Ces athlètes noirs sud-africains qu’il faut réhabiliter

Il est important de raconter les histoires d’athlètes et d’entraîneurs comme Eland et Pillay en Afrique du Sud durant l’Apartheid et partout dans le monde afin de rétablir les faits. L’historiographie sportive noire est un chapitre encore à décoloniser et à écrire. Un moyen de redresser une exclusion qui a duré des siècles.

 William Ronald Eland

Né dans la province du Cap, en Afrique du Sud, Ron Eland était le meilleur athlète à son poids dans son pays natal dans l’immédiat après-guerre, mais s’est vu refuser la concurrence internationale parce qu’il était considéré comme «coloré» par les lois de l’apartheid en Afrique du Sud. Il a été encouragé à se rendre à Londres et, étant donné qu’en droit tous les citoyens sud-africains étaient également citoyens britanniques, il a tenté de se faire une place dans l’équipe olympique britannique. Il a remporté le titre britannique et a été choisi pour les Jeux Olympiques de 1948 dans la catégorie des poids légers. À son meilleur, il aurait pu être considéré comme un prétendant à la médaille, mais une crise d’appendicite a ruiné ses chances et il s’est classé en dehors du top dix. Il a également participé à la musculation et a terminé 3e au concours Mr. Universe de 1948. Eland est devenu plus tard entraîneur pour les équipes d’haltérophilie britannique et canadienne. Il a enseigné pendant la majeure partie de sa vie professionnelle et, après avoir émigré au Canada, a obtenu des diplômes en sociologie et en éducation respectivement à l’Université York et à l’Université de Toronto. Après la fin de l’apartheid, il est retourné dans son pays natal où il a finalement été reconnu pour ses réalisations.
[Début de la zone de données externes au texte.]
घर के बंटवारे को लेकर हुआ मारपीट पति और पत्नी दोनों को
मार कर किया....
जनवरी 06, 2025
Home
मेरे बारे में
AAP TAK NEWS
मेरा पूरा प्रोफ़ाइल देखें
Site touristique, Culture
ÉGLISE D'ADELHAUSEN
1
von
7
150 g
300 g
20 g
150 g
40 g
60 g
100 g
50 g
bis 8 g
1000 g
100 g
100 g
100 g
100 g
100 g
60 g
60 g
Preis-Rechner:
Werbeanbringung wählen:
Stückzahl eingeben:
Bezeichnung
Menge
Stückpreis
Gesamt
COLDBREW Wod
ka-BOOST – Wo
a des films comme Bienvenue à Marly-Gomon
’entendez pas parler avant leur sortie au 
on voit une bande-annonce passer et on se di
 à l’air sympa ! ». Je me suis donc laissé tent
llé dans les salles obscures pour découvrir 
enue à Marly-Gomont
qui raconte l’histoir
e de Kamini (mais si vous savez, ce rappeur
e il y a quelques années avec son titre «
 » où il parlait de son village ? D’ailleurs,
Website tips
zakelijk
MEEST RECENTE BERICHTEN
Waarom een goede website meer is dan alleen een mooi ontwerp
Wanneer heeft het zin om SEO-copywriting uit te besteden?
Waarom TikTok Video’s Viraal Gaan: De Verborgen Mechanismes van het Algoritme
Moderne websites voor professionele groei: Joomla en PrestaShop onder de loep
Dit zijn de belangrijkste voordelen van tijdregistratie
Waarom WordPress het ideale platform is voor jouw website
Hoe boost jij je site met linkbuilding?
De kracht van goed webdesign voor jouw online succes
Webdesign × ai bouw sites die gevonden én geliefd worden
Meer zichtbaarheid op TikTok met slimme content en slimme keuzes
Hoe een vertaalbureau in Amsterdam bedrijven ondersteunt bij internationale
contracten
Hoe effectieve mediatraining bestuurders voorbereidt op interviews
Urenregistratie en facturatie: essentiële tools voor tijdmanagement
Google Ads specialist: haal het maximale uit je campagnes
Coomerasamy Gauesa (Milo Pillay): Un pionnier

 

Des récits officiels ont toujours présenté Bennie Oldewage et Oliver Clarence Oehley, des haltérophiles blancs, comme étant les pionniers de l’haltérophilie en Afrique du Sud. Sans prétention, nous pensons que Coomerasamy Gauesa (Milo) Pillay un Indien né à Queenstown en Afrique du Sud répresente le passé de l’haltérophilie sud-africaine. 

A Gelvandale à Port Elizabeth une ville sud-africaine où il s’est installé, Pillay a fait la promotion de l’haltérophilie en tant que sport.

D’après son témoignage, rapporté par le journal The Sun du 23 novembre 1951, il commença à s’entraîner en 1920 avec des rails et deux poids qu’il utilisa comme balances. Il a été inspiré par l’allemand Herman Goerner et Elmo Lincoln dans le film “Tarzan des singes”.

En 1929, il fonda l’école Apollo d’haltérophilie, qui devint plus tard l’Académie Milo. C’était, inhabituel pour l’époque, ouverte à toutes les races. C’était le premier club d’haltérophilie de Port Elizabeth à s’affilier à la Ligue internationale de santé et de force, ainsi qu’au premier club d’haltérophilie de la ville (et peut-être de l’Afrique du Sud). L’Union d’haltérophilie de la Province de l’Est et la Fédération d’haltérophilie d’Afrique du Sud doivent leur existence à l’Académie Milo.

En 1935, suite à une déchirure, il se retira de l’haltérophilie actif et devint conseiller technique de l’Eastern Province Haltérophilie Union. Il continua par ailleurs à militer pour les sports non-raciaux. En 1947, il écrivit à l’Association des Jeux Olympiques et de l’Empire Britannique d’Afrique du Sud afin de faire participer les athlètes non-européens de l’Académie Milo (des boxeurs amateurs, des lutteurs, des haltérophiles) aux Jeux Olympiques de Londres.

D’après l’activiste anti-apartheid Dennis Brutus est possible que le mouvement sportif non racial d’Afrique du Sud ait effectivement commencé avec Pillay.